Der Kläger begehrt als Insolvenzverwalter einer Fondsgesellschaft wegen Insolvenzanfechtung die Rückzahlung von Ausschüttungen an die Beklagte nach §§ 129, 134, 143 InsO. Die Beklagte wandte gegen die geltend gemachten Ansprüche ein, dass die Insolvenzmasse zur Begleichung sämtlicher zur Insolvenztabelle festgestellten Forderungen ausreiche und damit eine Gläubigerbenachteiligung im Sinne des § 129 InsO nicht vorliege. Neben den zur Tabelle festgestellten Forderungen existierten vom Verwalter bestrittene Forderungen in wesentlicher Größenordnung von ca. 24 Mio. Euro. Mit einer Forderungsfeststellung dieser Forderungen war im konkreten Fall aber nicht mehr zu rechnen.

Die gegen die klageabwesende Berufung eingelegte Nichtzulassungsbeschwerde hatte keinen Erfolg.

Kurzdarstellung der Entscheidungsgründe:

Eine Gläubigerbenachteiligung liegt dann nicht vor, wenn die Masse ohne die Anfechtung ausreicht, um alle Gläubiger zu befriedigen. Dies erfordert grundsätzlich auch die Deckung solcher Forderungen aus der Masse, gegen die ein Widerspruch erhoben worden ist, weil jener durch eine Feststellungsklage (§ 179 InsO) beseitigt werden kann. Insoweit genügt die Möglichkeit, dass dies zukünftig eintreten wird.

In die Prüfung, ob die Masse auch ohne Rückgewähr der anfechtbar weggegebenen Mittel zur Befriedigung aller Gläubiger ausreicht, sind solche Forderungen einzubeziehen, denen der Insolvenzverwalter widersprochen hat (vgl. BGHZ 105, 168 [187 f.] = NJW 1988, 3143; BGHZ 200, 210 = NZI 2014, 321 Rn. 19 f.).

Dabei besteht zugunsten des Insolvenzverwalters ein Anscheinsbeweis, dass in dem eröffneten Verfahren die Insolvenzmasse nicht ausreicht, um alle Gläubigeransprüche zu befriedigen (BGH NZI 2014, 321 Rn. 20 mwN).

Dieser Anscheinsbeweis kann aber durch den Anfechtungsgegner entkräftet bzw. erschüttert werden. Hierzu muss der Anfechtungsgegner aufzeigen, dass das Vermögen des Schuldners heute noch ausreicht, um alle zu berücksichtigenden Gläubigerforderungen zu tilgen (BGH NZI 2014, 321 Rn. 20).

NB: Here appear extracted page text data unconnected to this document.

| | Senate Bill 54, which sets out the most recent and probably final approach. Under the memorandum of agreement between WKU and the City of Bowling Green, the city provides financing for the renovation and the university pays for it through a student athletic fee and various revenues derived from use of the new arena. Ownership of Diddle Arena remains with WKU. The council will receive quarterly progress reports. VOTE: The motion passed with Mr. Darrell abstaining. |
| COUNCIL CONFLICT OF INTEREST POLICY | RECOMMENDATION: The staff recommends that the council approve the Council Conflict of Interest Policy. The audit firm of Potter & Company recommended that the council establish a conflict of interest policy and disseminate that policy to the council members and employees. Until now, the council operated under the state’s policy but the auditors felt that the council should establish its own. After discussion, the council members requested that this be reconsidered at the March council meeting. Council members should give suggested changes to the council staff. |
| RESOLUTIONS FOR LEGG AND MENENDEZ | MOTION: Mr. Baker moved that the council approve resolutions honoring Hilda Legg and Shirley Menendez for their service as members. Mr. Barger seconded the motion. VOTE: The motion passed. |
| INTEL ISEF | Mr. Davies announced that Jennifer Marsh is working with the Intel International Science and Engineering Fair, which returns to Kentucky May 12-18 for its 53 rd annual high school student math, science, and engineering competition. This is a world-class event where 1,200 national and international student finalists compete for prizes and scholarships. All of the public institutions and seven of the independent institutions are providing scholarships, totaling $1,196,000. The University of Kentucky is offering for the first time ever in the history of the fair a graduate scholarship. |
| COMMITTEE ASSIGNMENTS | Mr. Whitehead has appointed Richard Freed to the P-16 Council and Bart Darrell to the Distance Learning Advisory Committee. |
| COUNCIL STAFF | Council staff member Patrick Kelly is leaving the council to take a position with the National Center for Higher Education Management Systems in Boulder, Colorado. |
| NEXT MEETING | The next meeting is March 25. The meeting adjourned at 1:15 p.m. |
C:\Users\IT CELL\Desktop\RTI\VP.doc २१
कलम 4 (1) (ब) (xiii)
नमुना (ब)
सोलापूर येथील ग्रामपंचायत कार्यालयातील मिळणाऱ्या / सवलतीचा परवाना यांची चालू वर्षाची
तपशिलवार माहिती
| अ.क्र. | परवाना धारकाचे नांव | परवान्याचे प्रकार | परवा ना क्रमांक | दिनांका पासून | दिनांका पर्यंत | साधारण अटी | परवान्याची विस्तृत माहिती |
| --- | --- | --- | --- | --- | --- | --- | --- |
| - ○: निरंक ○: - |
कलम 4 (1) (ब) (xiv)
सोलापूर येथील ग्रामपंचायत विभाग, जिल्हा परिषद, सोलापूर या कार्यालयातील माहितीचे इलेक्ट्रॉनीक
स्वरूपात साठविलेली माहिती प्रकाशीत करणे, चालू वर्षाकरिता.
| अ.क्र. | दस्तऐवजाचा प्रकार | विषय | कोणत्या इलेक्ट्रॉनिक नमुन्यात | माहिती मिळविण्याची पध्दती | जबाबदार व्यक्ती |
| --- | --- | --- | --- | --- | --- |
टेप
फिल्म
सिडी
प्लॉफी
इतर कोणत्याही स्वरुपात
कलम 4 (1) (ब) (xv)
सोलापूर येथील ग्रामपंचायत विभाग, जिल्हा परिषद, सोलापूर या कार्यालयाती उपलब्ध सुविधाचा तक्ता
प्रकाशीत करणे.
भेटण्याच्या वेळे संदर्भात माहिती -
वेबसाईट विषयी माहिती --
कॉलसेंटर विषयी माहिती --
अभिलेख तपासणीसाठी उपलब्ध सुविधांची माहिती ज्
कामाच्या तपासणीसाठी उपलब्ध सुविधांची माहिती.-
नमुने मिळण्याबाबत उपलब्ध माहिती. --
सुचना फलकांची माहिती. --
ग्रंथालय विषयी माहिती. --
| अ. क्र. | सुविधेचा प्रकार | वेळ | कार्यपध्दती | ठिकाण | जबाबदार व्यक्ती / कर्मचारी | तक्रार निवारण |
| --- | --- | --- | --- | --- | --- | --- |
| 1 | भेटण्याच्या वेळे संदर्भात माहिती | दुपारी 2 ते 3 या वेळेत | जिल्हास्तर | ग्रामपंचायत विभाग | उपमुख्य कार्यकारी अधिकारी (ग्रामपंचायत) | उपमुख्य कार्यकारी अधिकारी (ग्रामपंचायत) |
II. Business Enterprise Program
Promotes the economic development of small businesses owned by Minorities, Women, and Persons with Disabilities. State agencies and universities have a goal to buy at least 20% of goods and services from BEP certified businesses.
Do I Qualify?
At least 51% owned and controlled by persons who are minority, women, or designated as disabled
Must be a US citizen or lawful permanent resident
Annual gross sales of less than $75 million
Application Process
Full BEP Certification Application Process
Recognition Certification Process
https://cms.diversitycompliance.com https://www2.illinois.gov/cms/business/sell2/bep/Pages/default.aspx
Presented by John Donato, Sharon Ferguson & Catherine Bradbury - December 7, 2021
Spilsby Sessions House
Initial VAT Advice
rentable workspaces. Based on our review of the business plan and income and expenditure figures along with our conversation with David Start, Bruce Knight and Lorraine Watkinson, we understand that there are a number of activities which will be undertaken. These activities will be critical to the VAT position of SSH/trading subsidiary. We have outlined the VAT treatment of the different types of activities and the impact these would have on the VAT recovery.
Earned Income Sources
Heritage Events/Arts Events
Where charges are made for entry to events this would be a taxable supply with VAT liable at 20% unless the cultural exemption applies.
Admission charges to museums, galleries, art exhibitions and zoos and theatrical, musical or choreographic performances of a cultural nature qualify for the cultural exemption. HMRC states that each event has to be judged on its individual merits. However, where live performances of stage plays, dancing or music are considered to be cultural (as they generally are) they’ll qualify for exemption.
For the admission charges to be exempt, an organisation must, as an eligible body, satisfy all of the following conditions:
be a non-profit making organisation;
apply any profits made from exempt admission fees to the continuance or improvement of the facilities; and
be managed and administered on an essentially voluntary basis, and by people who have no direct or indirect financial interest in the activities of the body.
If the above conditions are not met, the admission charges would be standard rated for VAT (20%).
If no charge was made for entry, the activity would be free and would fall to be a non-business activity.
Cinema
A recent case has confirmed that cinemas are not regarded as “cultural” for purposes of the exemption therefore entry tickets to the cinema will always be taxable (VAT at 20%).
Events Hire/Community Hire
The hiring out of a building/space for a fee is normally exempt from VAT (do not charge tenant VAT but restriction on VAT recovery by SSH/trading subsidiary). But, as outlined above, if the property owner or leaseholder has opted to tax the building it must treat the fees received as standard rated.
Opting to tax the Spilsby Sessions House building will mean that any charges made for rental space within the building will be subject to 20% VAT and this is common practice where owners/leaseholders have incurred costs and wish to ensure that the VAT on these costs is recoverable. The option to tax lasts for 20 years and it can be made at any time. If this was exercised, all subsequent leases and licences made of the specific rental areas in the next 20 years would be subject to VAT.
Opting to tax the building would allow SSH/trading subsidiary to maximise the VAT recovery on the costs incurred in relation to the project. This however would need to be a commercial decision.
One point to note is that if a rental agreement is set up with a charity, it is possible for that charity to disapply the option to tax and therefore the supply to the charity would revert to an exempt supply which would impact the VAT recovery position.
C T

Einzubeziehen sind alle Forderungen, denen der Insolvenzverwalter widersprochen hat, weil nach der Lebenserfahrung die Möglichkeit besteht, dass jener Widerspruch durch eine Feststellungsklage (§ 179 InsO) beseitigt werden kann (vgl. BGH NZI 2014, 321 Rn. 20 mwN). Ausreichend kann in Ausnahmefällen sein, dass der Anfechtungsgegner eine ernsthafte Möglichkeit eines atypischen Verlaufs im Hinblick auf die zu berücksichtigenden Insolvenzforderungen aufzeigt. Also nach der Lebenserfahrung eine Sondersituation vorliegt, wonach nicht mehr damit zu rechnen ist, dass ein Widerspruch gegen eine Forderungsanmeldung durch eine Feststellungsklage beseitigt werden wird, und die Insolvenzmasse ohne die Berücksichtigung dieser Forderungen ausreicht, um alle übrigen Gläubigeransprüche zu befriedigen.

Für die Praxis zeigt die Entscheidung auf, dass aufgrund der für den Insolvenzverwalter günstigen Beweislastverteilung eine erfolgversprechende Verteidigungsstrategie sorgsam und „über den Tellerrand“ hinaus geprüft werden muss. Neben der Betrachtung der aktuellen Tabellensituation sind daher auch sonstige Begleitumstände zu den bestrittenen Forderungen einzubeziehen. Allerdings werden dem Anfechtungsgegner nur in Ausnahmefällen die Begleitumstände zu diesen Forderungen vollumfänglich bekannt sein.